Input for this task =>
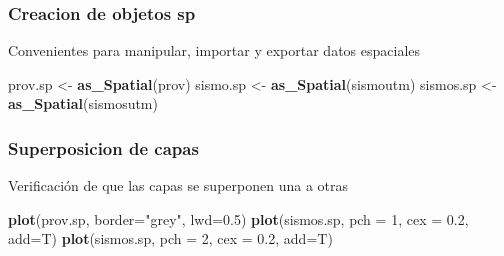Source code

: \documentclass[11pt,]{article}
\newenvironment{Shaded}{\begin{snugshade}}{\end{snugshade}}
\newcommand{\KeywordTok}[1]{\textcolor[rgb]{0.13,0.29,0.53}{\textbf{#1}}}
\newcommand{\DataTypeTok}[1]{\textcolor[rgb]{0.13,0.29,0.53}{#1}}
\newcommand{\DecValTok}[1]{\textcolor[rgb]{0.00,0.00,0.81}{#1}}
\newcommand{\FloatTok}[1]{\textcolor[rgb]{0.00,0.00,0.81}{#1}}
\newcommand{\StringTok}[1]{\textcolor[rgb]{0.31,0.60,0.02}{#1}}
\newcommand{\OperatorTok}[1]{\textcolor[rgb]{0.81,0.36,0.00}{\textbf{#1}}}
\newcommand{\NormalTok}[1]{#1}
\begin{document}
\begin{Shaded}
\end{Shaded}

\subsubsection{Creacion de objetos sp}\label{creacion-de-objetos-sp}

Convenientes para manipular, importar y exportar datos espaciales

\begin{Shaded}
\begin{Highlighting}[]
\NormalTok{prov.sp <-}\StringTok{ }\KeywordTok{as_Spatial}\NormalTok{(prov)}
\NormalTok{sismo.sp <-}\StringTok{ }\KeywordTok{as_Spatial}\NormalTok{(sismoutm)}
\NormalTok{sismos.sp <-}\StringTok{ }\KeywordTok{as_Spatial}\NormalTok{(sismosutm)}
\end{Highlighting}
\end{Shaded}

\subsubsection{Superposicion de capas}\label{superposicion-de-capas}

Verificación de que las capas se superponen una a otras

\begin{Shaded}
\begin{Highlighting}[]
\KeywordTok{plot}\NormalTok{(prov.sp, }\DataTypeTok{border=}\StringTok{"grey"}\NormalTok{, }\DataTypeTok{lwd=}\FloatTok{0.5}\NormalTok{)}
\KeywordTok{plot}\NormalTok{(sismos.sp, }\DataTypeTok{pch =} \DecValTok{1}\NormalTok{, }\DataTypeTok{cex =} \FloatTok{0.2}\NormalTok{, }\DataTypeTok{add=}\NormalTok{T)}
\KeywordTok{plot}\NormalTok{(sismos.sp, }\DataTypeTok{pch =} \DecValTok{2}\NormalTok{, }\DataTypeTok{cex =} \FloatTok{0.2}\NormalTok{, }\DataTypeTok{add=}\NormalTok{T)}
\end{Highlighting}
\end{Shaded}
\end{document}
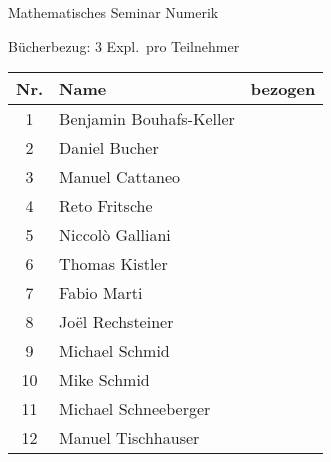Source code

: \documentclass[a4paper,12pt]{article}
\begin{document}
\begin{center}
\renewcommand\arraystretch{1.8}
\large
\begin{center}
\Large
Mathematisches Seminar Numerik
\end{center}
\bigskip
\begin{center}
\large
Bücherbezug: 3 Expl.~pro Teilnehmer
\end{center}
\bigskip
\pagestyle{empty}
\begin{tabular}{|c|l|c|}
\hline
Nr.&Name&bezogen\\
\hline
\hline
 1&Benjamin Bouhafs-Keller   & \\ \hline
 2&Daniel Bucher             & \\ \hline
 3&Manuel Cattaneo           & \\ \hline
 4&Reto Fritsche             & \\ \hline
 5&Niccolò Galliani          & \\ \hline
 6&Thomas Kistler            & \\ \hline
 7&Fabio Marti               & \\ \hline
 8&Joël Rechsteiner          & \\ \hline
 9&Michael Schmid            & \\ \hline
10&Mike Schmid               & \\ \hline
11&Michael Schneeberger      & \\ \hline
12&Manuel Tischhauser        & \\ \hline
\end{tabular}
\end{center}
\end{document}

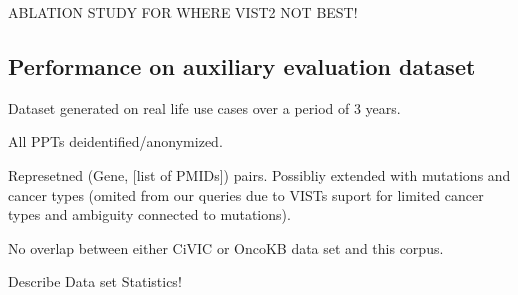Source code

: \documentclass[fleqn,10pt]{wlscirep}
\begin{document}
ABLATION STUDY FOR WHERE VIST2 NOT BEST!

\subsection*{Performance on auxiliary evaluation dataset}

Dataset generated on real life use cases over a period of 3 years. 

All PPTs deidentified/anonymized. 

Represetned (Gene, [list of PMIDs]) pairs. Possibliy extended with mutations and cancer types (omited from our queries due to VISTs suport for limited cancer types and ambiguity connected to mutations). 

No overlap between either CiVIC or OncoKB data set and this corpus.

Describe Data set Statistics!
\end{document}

Written task => If a line in the data contains the string "Schmid", copy it.

The completed task =>
 9&Michael Schmid            & \\ \hline
10&Mike Schmid               & \\ \hline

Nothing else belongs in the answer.